Integrated Dual‐Phase Ion Transport Design Within Electrode for Fast‐Charging Lithium‐Ion Batteries

Abstract The development of fast‐charging lithium‐ion batteries with high energy density is hindered by the sluggish Li + transport and substantial polarization within graphite electrodes. Herein, this study proposes that the integrated design of liquid electrolyte and solid electrolyte, a dual‐phase electrolyte (DP‐electrolyte), can facilitate Li + transport within a thick electrode. A 3D Li 3 PS 4 (LPS) network is constructed within the graphite electrode to form the LPS/graphite electrode.
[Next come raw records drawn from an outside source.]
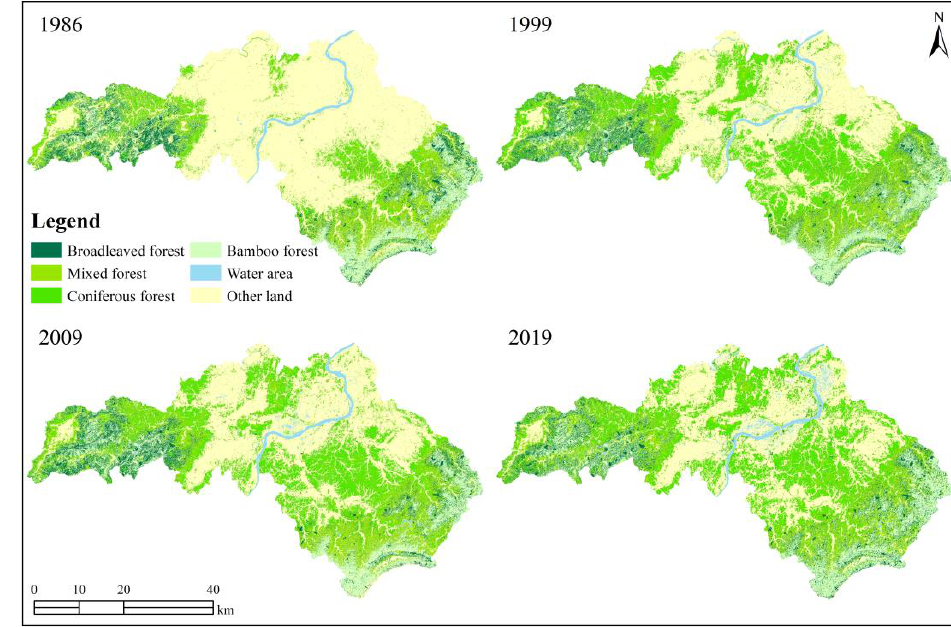
Figure 3. Distribution map of forest types of Taihe County from 1986 to 2019.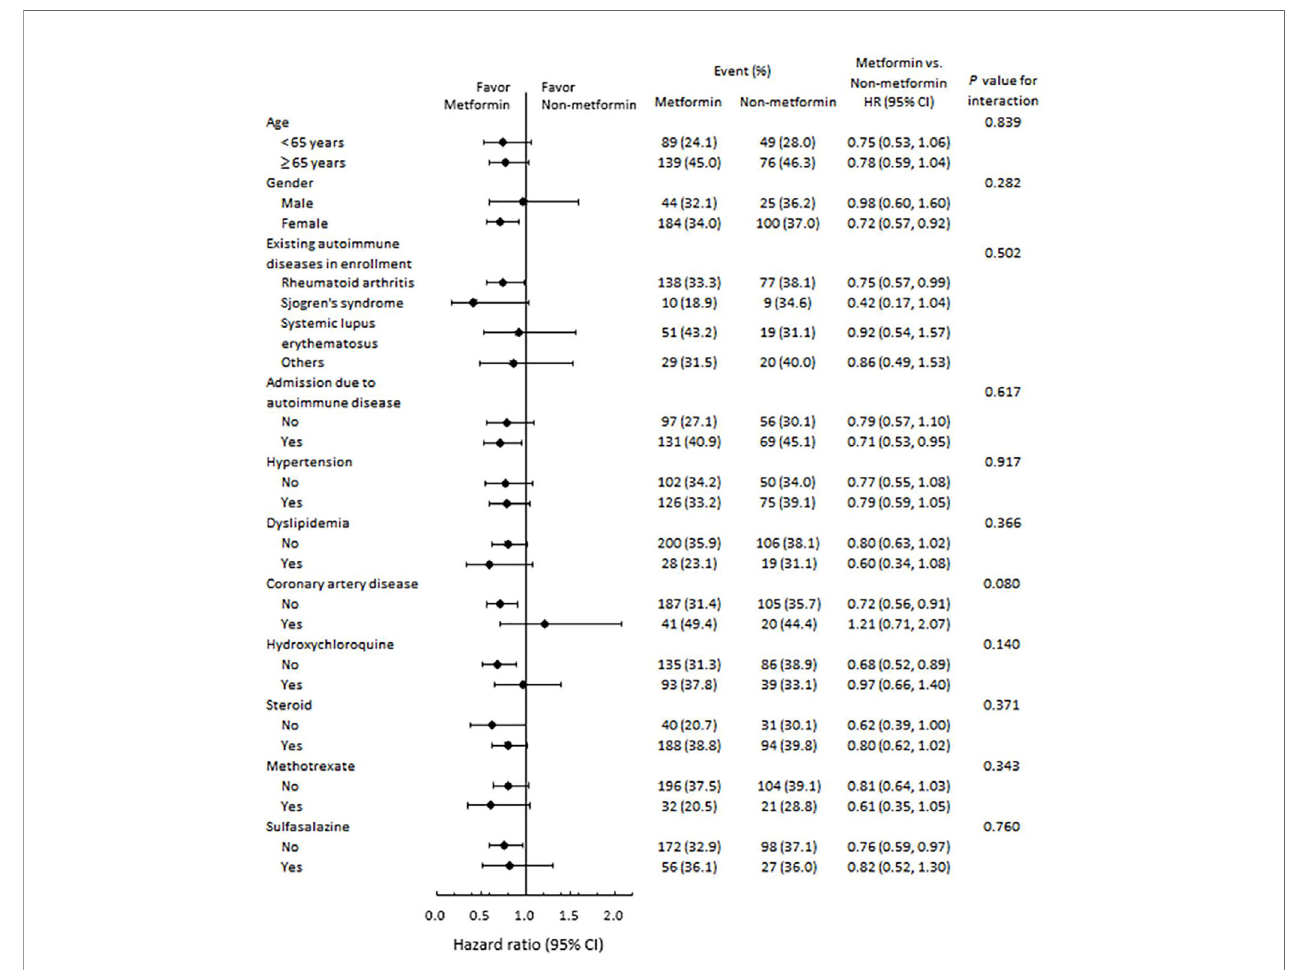
FIGURE 3 | Subgroup analysis of all-cause mortality. The bene fi cial effects of metformin on risk of mortality were similar across various strata.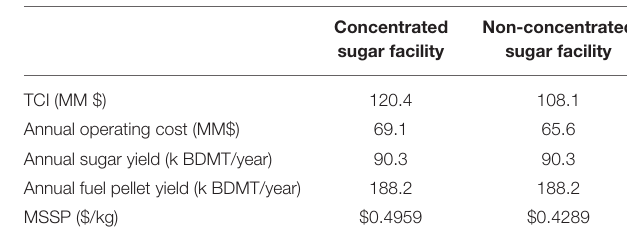
TABLE 4 | TCI, annual operating costs and MSSP for concentrated and non-concentrated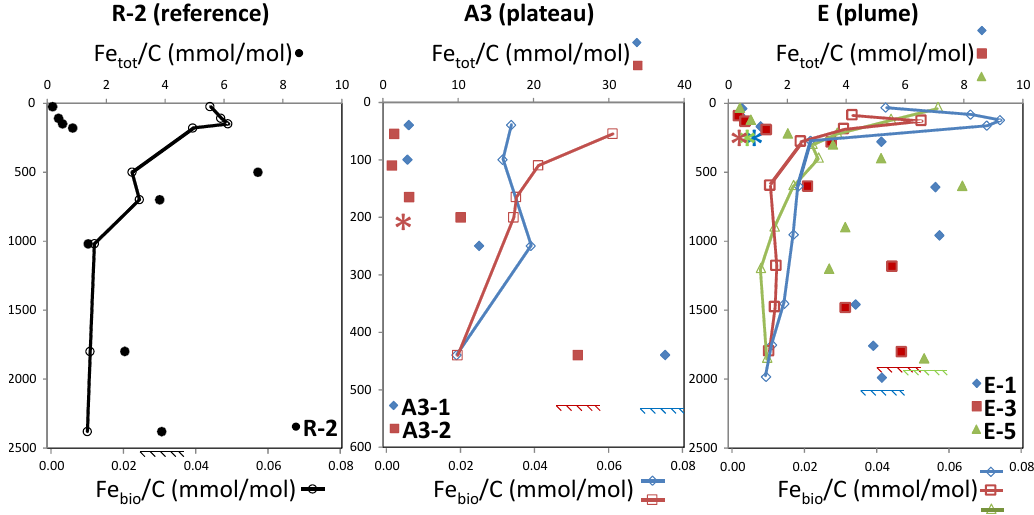
Figure 5. Vertical profiles of Fe / C ratios in suspended (ISP) and sinking (P-trap) particles. Solid symbols indicate total Fe / C (i.e. ratio of biogenic + lithogenic Fe over POC) and joined open symbols indicate Fe bio / C (i.e. ratio of biogenic Fe only over POC; calculated using P as a normaliser). The asterisk markers ( ∗ ) show the export total Fe / C ratio (P-traps). Note the different scale on the x axis for Fe / C at A3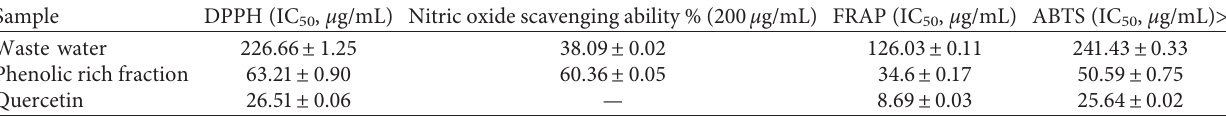
Table 2: Antioxidant activities of the extract of waste water before and after (phenolic rich fraction) loading on column.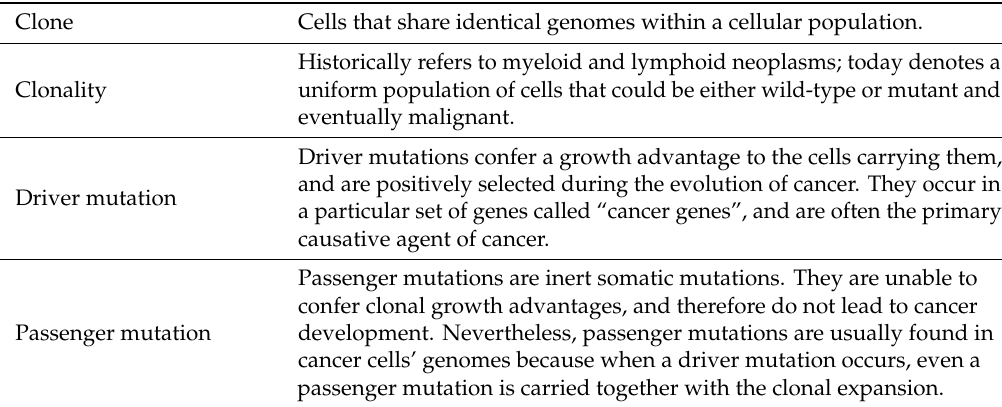
Table 1. Driver and passenger mutation, clone and clonality definitions [4,5].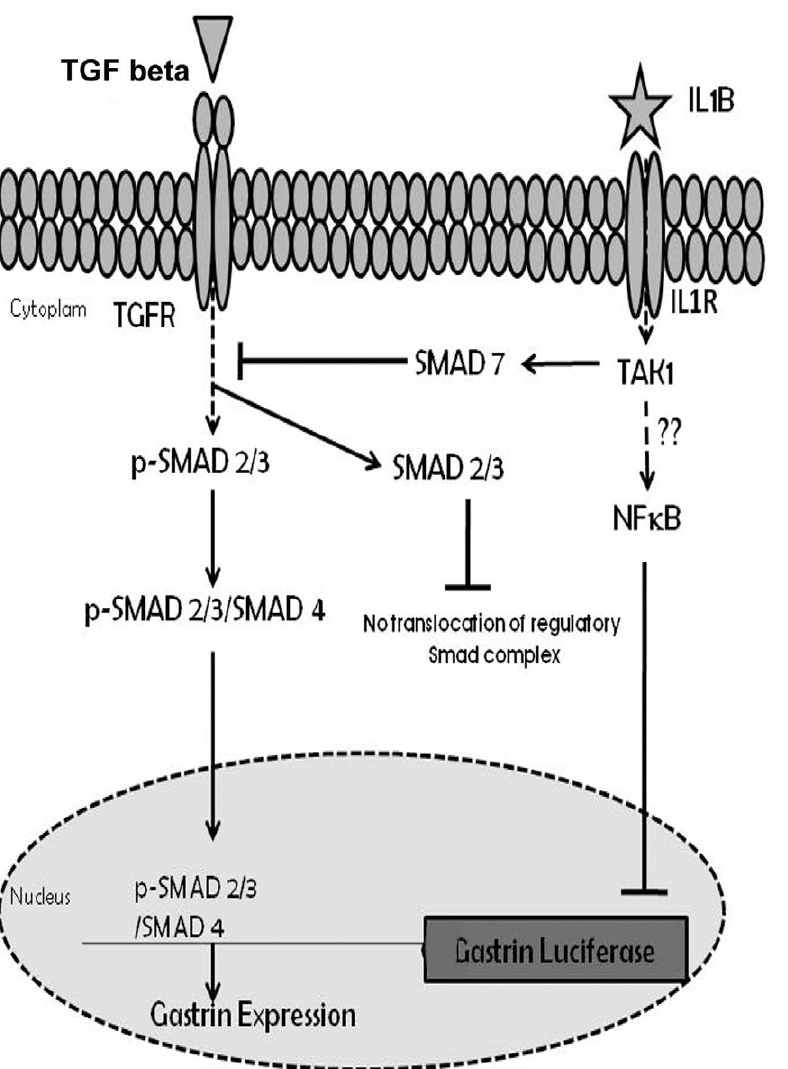
Figure 7. IL1B activates two different pathways having a cumulative effect on Gastrin repression. Stimulation with IL1B results in an increase in Smad7 levels which inhibits the TGF-beta pathway by blocking the nuclear localization of the regulatory Smad 2/3/4 complex. On the other hand, IL1B also activates the NFKB pathway which plays a direct role in repression of the gastrin gene expression. Dotted arrows represent pathways that are yet to be established.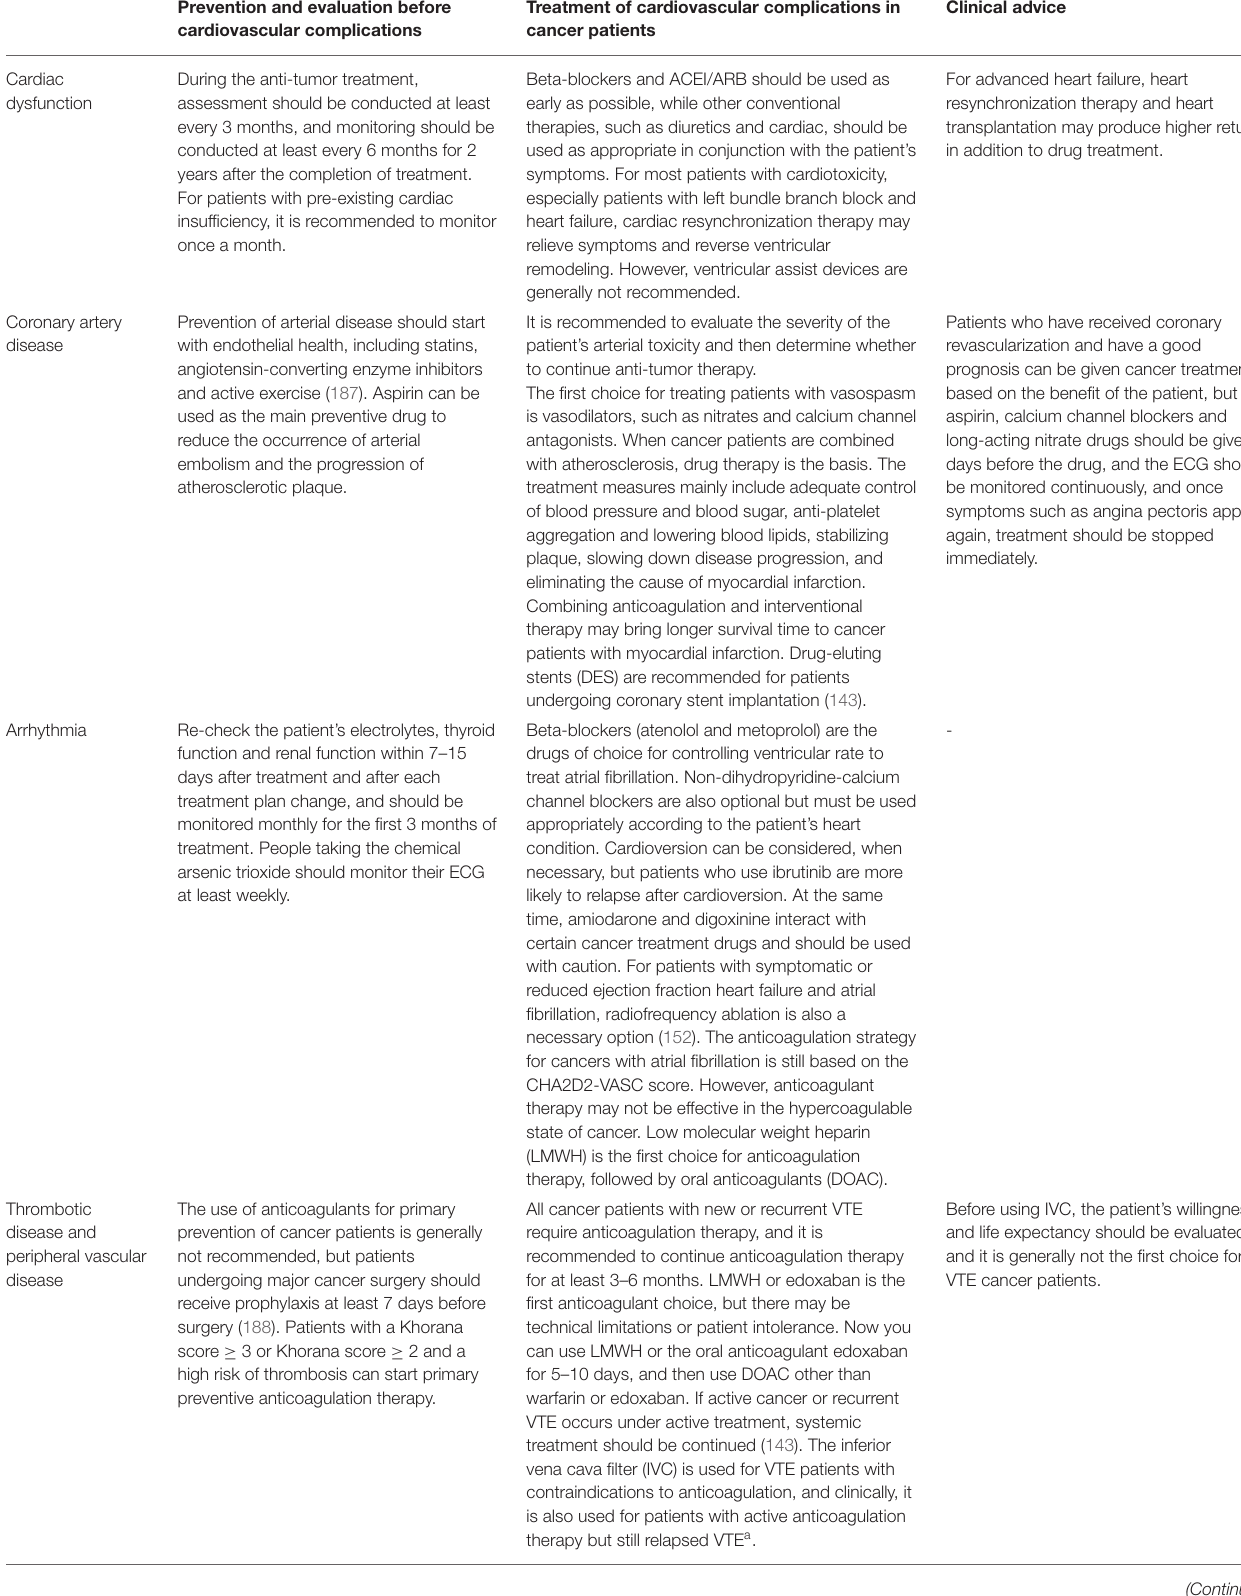
TABLE 4 | Prevention and treatment of cancer patients with cardiovascular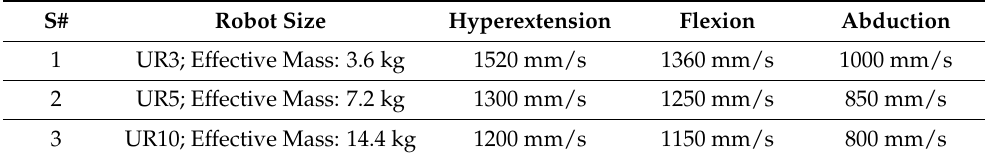
Table 3. Summary of Robot Speed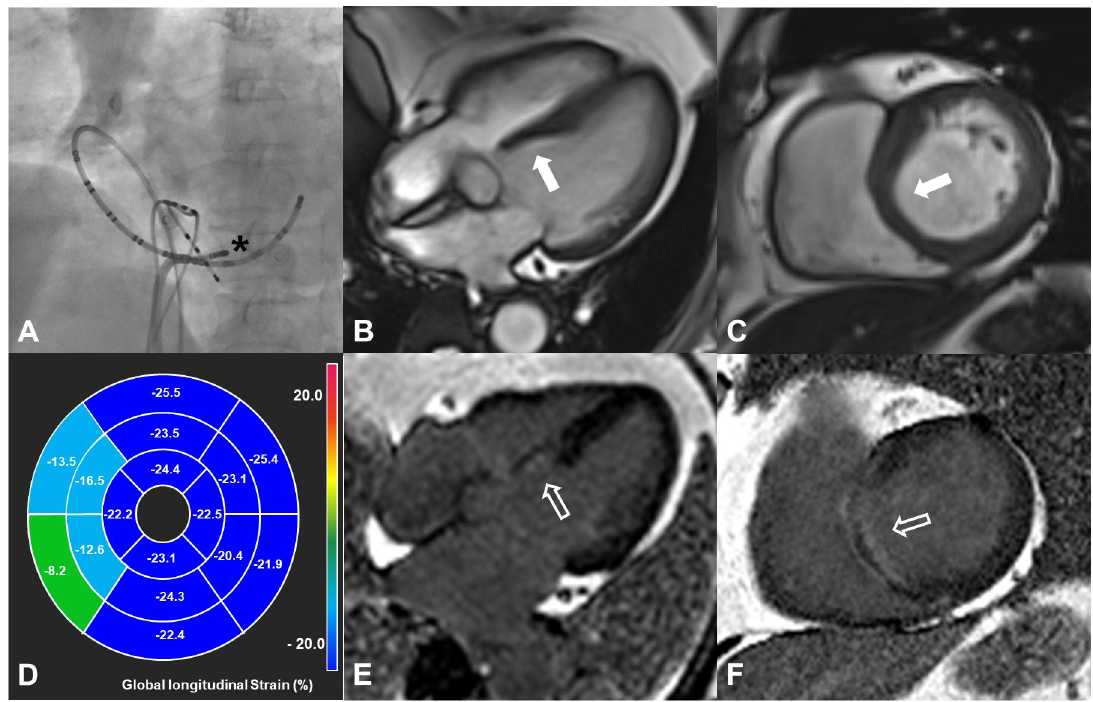
Fig 4. A 67-year-old female patient with Wolff-Parkinson-White syndrome. She underwent an electrophysiologic study due to frequent palpitations. Radiofrequency ablation was applied to the posteroseptal accessory pathway through the transseptal approach (asterisk) (A). One year later, the patient underwent cardiac magnetic resonance imaging. Four-chamber and short-axis cine images show regional myocardial wall thinning (about 5.1mm) at the basal inferior septum on the end-diastolic phase (arrows) (B, C). Decreased global longitudinal strain is noted at the basal septum with the feature tracking method, which suggests regional akinesia (D). The left ventricular ejection fraction is 47.6%. Linear endocardial and epicardial late gadolinium enhancements not corresponding with the vascular territory are noted on the four-chamber and short-axis late gadolinium enhancement images (open arrows) (E, F).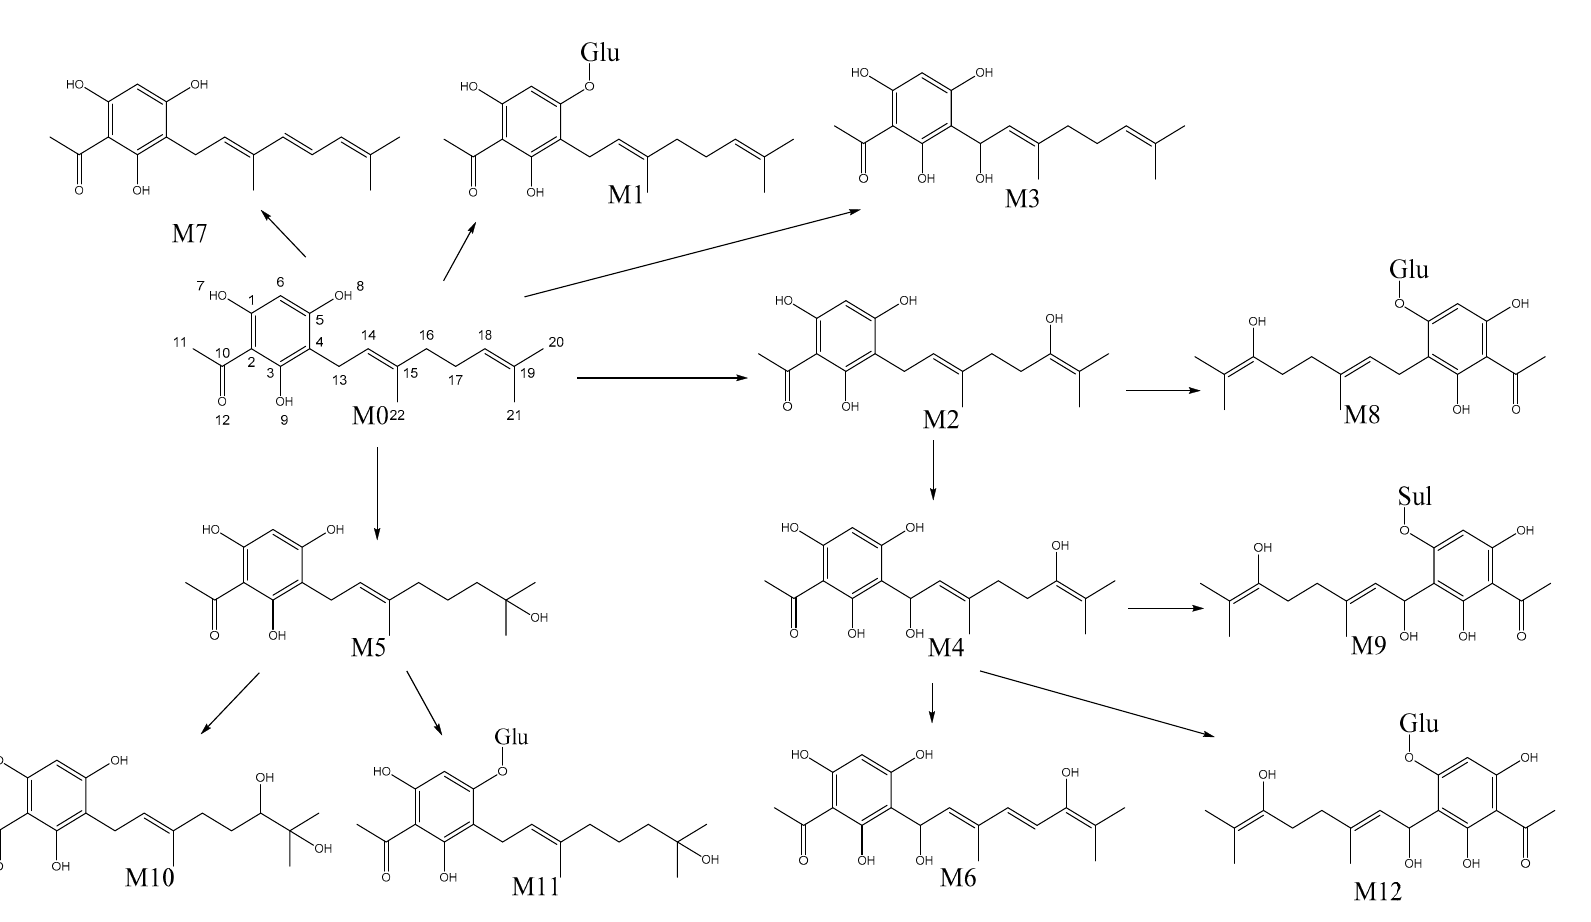
Figure 3. Proposed metabolism pathways of tHGA in rats.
This is achieved through the in situ conversion of the P 4 S 16 into the LPS, a process introduced during the slurry processing. Both experimental findings and simulation outcomes indicate that this design mitigates the concentration polarization due to the improved Li + transport capability with an overall high Li + transference number within the electrode. With a high capacity of ≈3.1 mAh cm −2 attributed to the graphite electrode, the LiNi 0.6 Co 0.2 Mn 0.2 O 2 (NCM622)||LPS/graphite cells demonstrate superior fast‐charging capability (4 C , 15 min, charging to ≈87.7%) and stable cycling performance (4 C , 700 cycles, ≈80% capacity retention). Furthermore, they exhibit commendable low‐temperature performance. The Ah‐level pouch cell achieves 87.5% recharge in 15 min with an energy density of ≈221.5 Wh kg −1 . This work offers an alternative avenue for the advancement of fast‐charging lithium‐ion batteries with practical high energy density.